* [What the task asks]:
Set down the data below from its first line to the line holding "table_cell [149, 600, 384, 634]", inclusive; omit all pictures.

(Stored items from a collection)

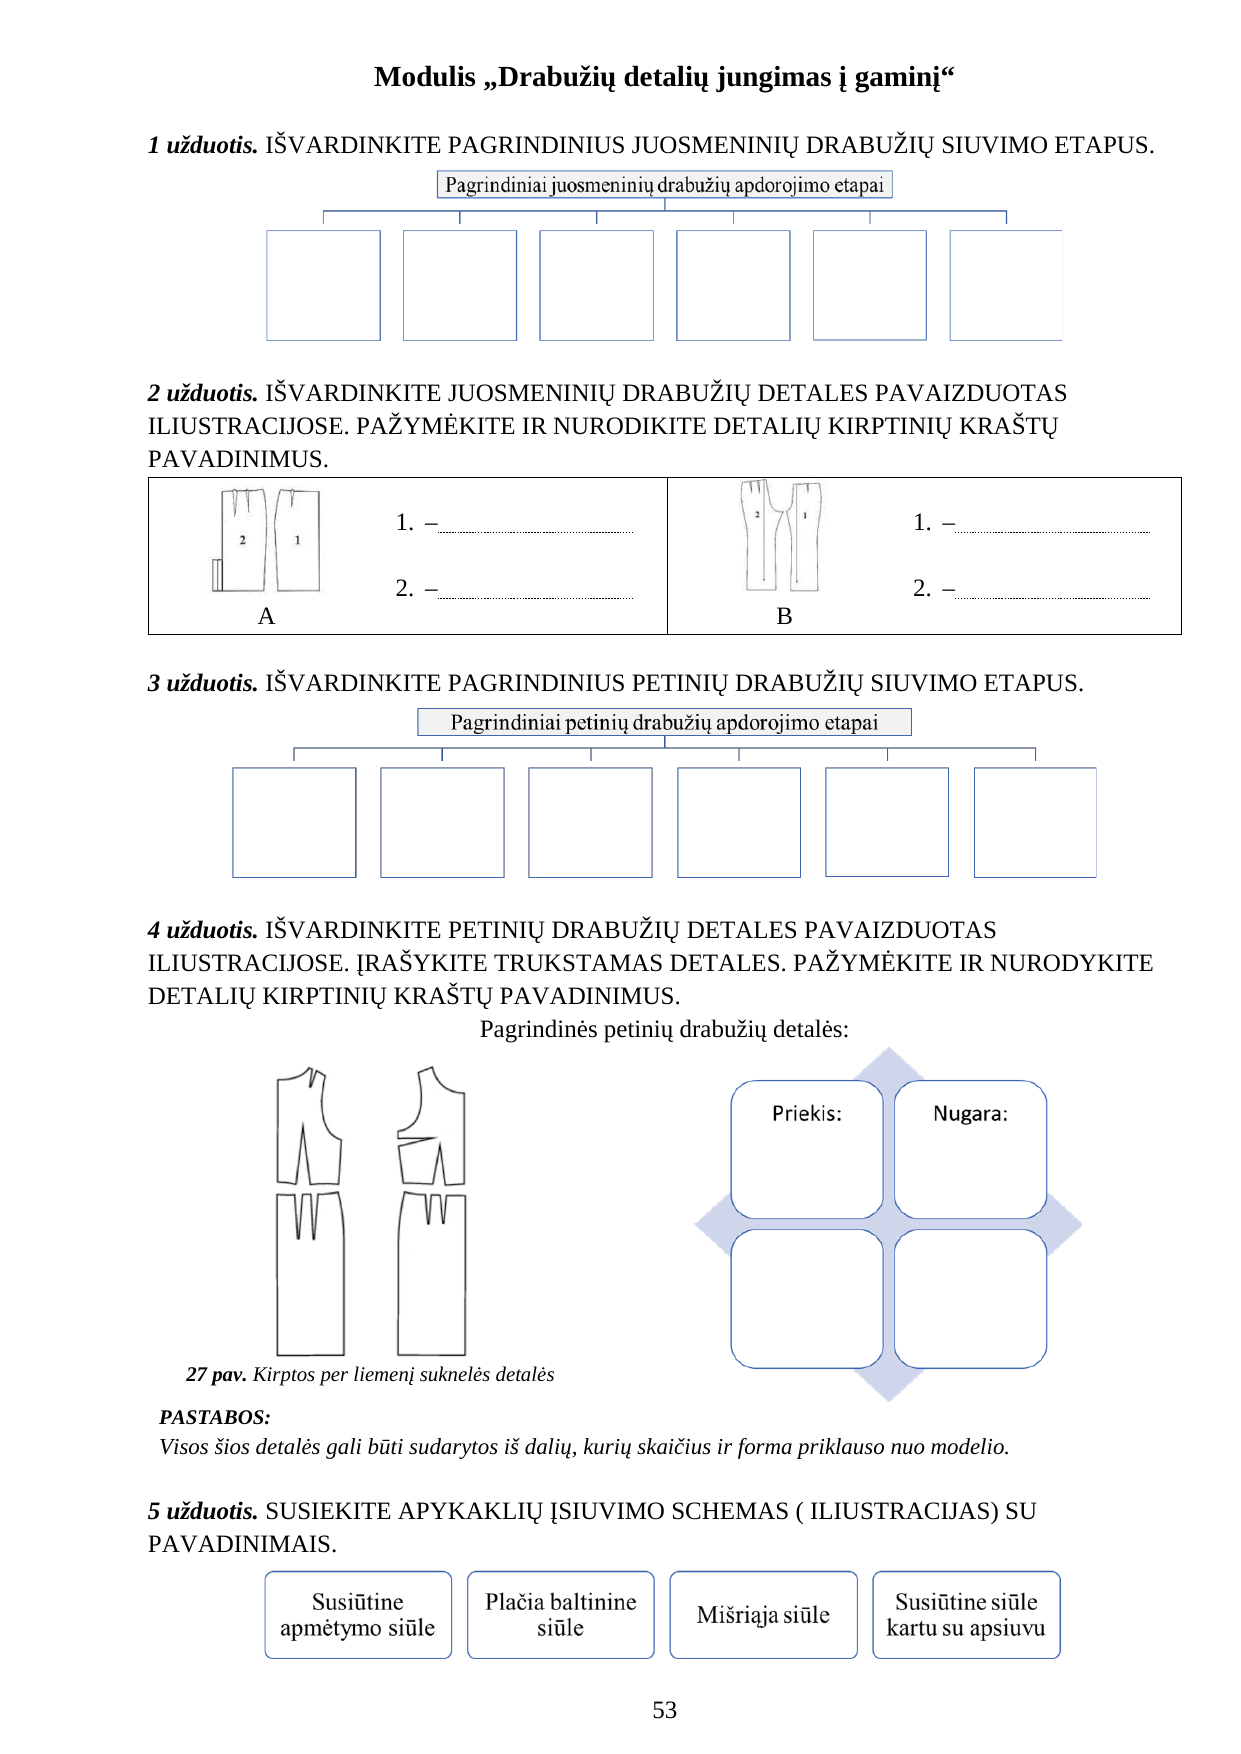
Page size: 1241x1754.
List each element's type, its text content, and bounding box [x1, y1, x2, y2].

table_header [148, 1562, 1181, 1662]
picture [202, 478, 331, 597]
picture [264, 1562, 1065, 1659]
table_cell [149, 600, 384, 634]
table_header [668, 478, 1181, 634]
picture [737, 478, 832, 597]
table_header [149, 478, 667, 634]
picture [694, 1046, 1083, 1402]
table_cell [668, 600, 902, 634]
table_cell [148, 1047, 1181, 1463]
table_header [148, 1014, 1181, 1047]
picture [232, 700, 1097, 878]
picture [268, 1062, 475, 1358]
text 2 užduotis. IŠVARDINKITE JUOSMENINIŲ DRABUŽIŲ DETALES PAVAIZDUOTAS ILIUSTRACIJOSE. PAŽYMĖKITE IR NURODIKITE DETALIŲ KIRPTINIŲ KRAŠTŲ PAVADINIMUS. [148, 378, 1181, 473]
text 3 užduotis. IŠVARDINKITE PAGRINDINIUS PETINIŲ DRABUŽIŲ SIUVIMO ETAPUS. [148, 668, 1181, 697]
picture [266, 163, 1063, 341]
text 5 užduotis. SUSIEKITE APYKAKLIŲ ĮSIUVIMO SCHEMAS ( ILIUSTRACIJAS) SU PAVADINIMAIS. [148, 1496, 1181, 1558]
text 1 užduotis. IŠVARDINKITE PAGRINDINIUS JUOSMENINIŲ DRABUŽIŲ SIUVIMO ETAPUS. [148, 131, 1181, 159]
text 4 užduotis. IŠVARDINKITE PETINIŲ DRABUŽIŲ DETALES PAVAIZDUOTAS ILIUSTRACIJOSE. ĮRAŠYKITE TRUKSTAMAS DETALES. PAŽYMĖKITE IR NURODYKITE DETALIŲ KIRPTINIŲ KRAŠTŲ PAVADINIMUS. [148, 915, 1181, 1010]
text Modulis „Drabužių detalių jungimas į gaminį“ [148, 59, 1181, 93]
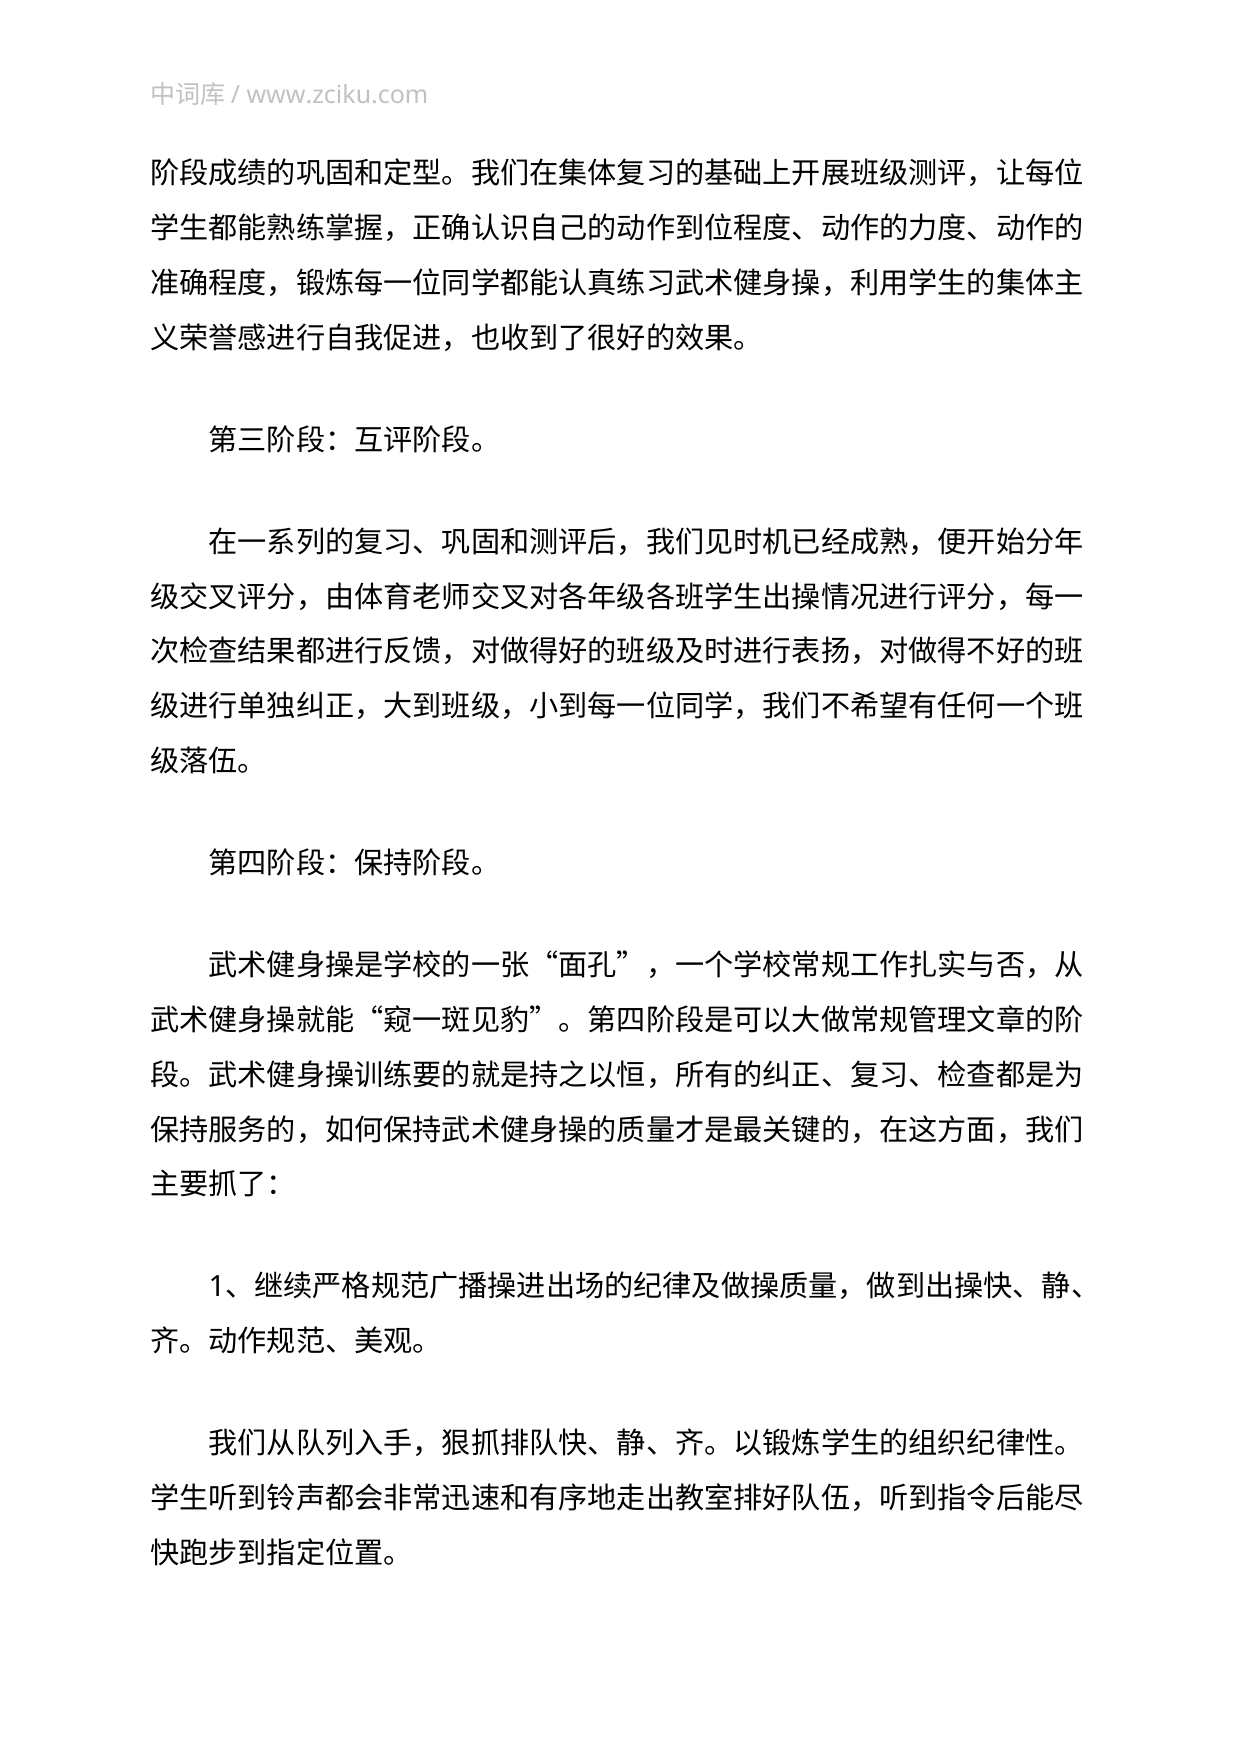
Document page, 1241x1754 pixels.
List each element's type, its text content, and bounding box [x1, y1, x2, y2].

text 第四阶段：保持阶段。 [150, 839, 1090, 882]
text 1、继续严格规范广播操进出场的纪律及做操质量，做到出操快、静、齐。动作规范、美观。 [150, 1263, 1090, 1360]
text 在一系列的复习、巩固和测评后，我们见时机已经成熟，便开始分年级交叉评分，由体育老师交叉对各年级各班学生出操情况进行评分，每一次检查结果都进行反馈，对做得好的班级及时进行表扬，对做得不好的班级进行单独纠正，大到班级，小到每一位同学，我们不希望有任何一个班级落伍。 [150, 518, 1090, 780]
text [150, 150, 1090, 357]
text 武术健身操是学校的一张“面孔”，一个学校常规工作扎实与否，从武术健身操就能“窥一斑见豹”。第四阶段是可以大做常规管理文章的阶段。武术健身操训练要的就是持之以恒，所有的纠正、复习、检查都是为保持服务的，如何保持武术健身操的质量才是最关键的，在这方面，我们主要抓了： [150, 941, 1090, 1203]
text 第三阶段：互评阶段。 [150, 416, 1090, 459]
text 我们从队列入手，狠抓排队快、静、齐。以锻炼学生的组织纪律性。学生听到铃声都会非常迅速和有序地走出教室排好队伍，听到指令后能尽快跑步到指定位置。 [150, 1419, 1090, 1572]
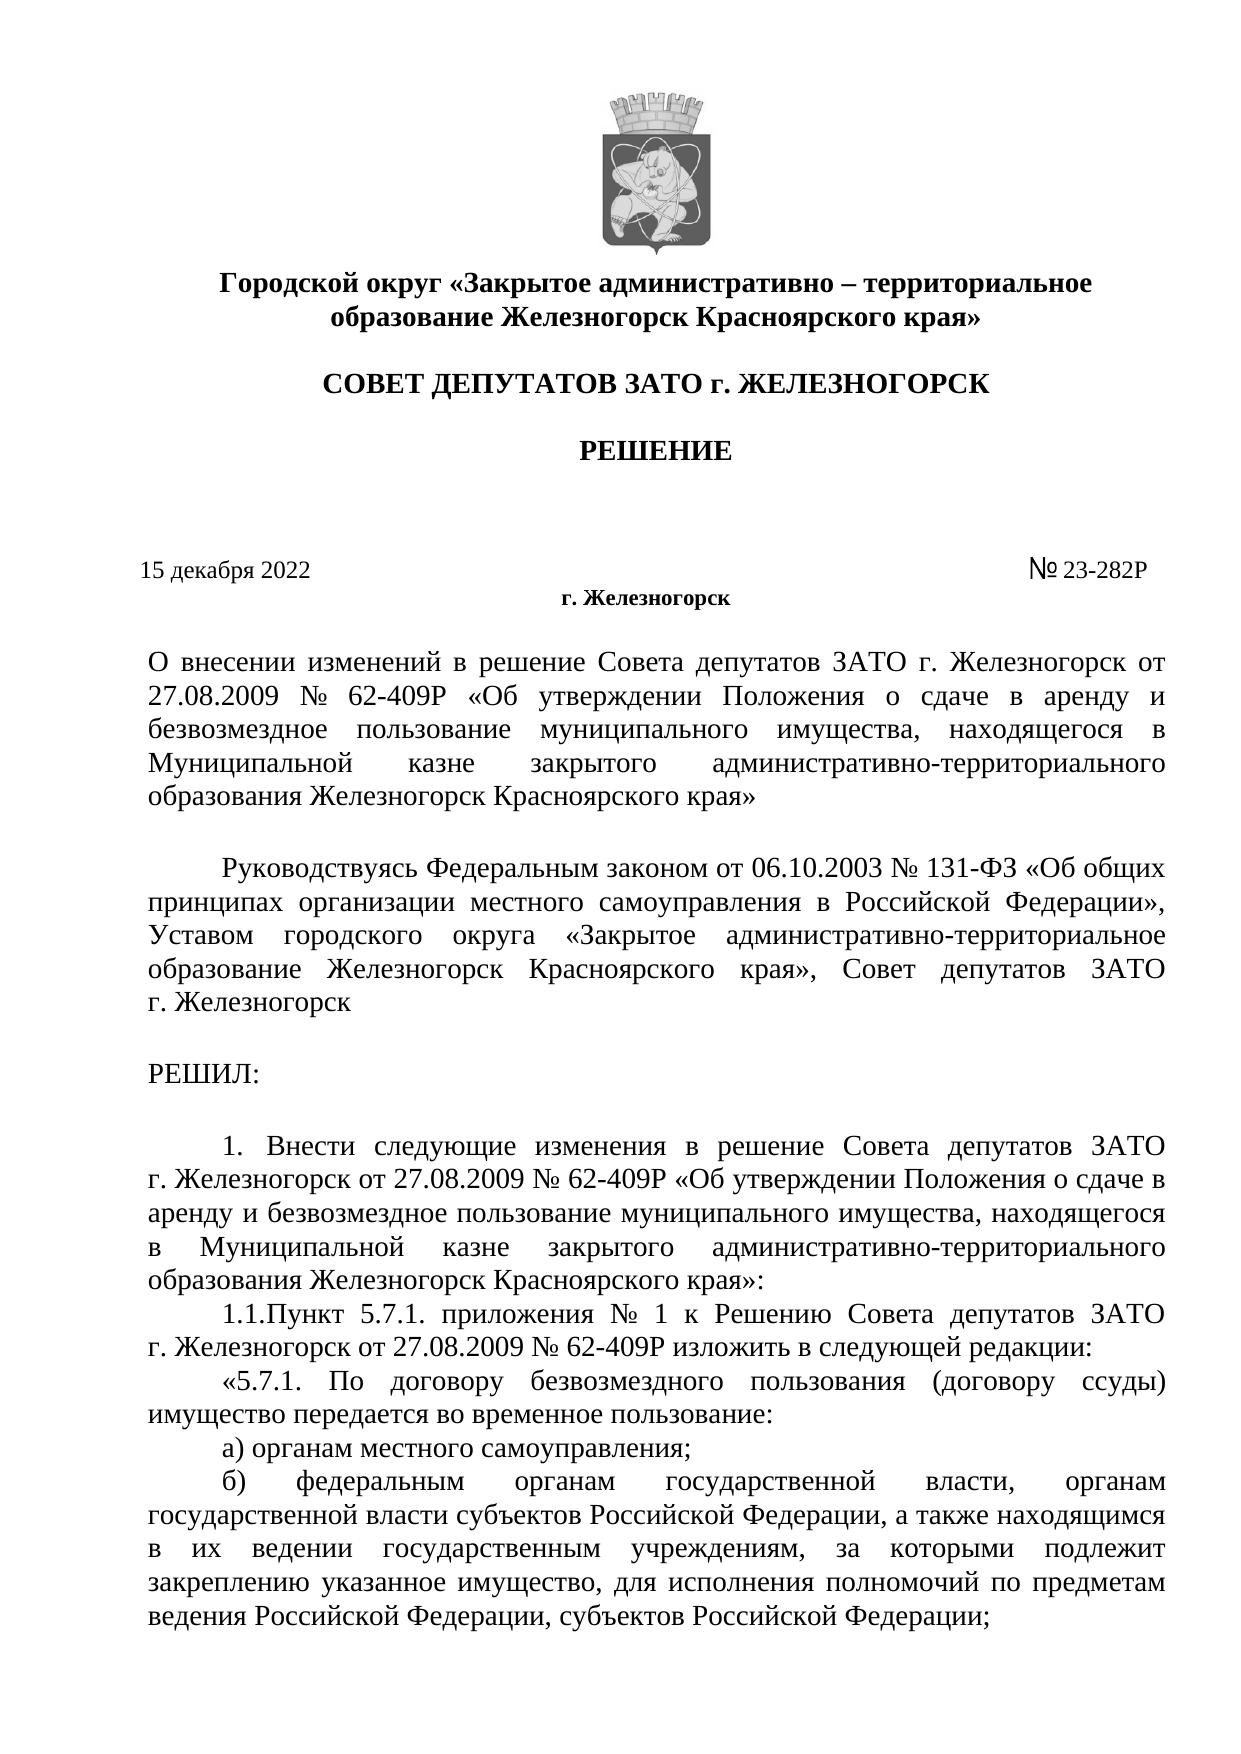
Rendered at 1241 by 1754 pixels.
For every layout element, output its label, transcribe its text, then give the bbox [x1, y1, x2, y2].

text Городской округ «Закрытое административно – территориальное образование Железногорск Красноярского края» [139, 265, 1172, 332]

* [Response area]:
Page size: 1241x1754.
List each element's type, its text content, and bounding box [x1, y1, x2, y2].

table_header [148, 1562, 1181, 1662]
picture [202, 478, 331, 597]
picture [264, 1562, 1065, 1659]
table_cell [149, 600, 384, 634]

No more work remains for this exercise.